This subject is a regular message-board poser. Many of us have touted our preferences and discoveries whilst playing about over the years. One problem with trying to deal with it on the message board is the sheer volume of information offered and available against the time available to post it. Personally I try to keep my answers as short and informative as possible. Apart from the fact it costs a fortune to be active on the web site here in good old ‘Blighty’, long dissertations can put folk off from reading it all. I’ve posted information as I have found it on this subject several times, but not always the same answers as the situations and engine configurations vary so much. There are no hard and fast answers, but I gather from what I’ve heard recently some of my earlier advice posted has been misconstrued. So, to try and set that right, and give a good working basis on what to use where, here are my choices –
SU Dashpot oil – manufactured for the specific application of SUs in STANDARD applications. That is on engines that are completely standard as the manufacturer produced them. It is a little on the thin side, but the whole engine tuning data for each engine is based on using this oil. Used as such it works very well, especially where economy is the main goal and the car is driven very sympathetically.
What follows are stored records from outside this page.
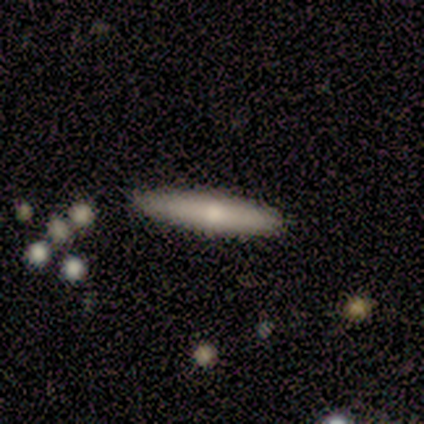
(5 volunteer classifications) smooth 40% (tied), featured or disk 40% (tied), star or artifact 20%. Down the decision tree: how rounded — cigar-shaped (100%); merging — none (100%).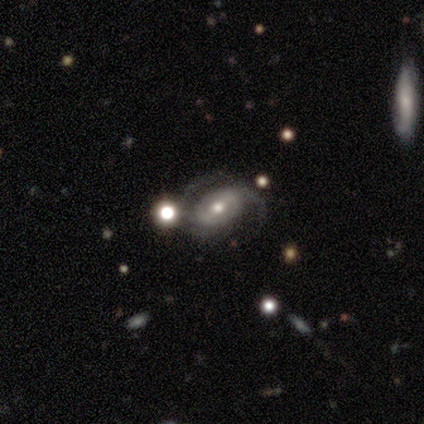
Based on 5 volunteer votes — smooth-or-featured: featured or disk: 80% | smooth: 20% | star or artifact: 0%
  disk-edge-on: no: 100% | yes: 0%
    bar: weak: 50% | strong: 25% | no: 25%
    has-spiral-arms: yes: 100% | no: 0%
      spiral-winding: tight: 50% | medium: 25% | loose: 25%
      spiral-arm-count: 2: 75% | 3: 25% | 1: 0% | 4: 0% | more than 4: 0% | can't tell: 0%
    bulge-size: small: 50% | large: 25% | moderate: 25% | dominant: 0% | none: 0%
  merging: none: 80% | merger: 20% | minor disturbance: 0% | major disturbance: 0%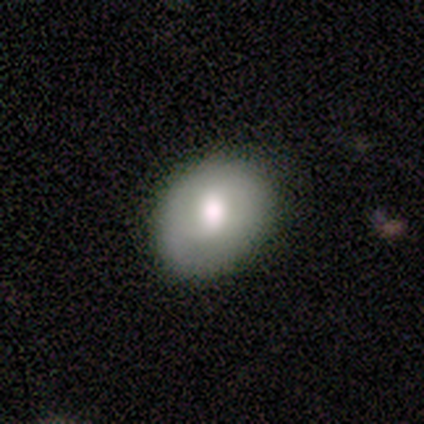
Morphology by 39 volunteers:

ATF – ‘automatic transmission fluid’. A very good substitute where the genuine SU dashpot oil isn’t available for use in STANDARD spec engines.
20W fully synthetic engine oil – not to be confused with 20W50 engine oil of any sort. Just a ‘straight weight’ oil. I use this on practically anything where any modifications at all change the spec away from original. This includes any induction/exhaust changes no matter how small. Largely because the engine is likely to see more ‘aggravated’ use. Active use of the throttle pedal requires a more stabilizing effect on the dashpot piston along with slightly more resilience to give the desired pick-up. The main benefit of the synthetic type is its consistency over a very broad operating temperature range.
10W/40 engine oil – gives very similar results to the 20W fully synthetic oil as defined above. It is certainly easier and cheaper to get as most modern automotive engines use this oil. Semi-synthetic is best, although fully synthetic is as good but rare in the price/’what you have in the garage’ stakes. Standard mineral oil is OK, but gives poorer performance until the engine warms up unlike the synthetic oils as outlined above. Again, this is by no means the ‘be-all and end-all’. Others have distilled (literally in some cases) their own ‘snake oil’ that gives them what they’re looking for. The problem with ‘special brews’ is that they’re hard to repeat consistently. I just hope this list saves some agony.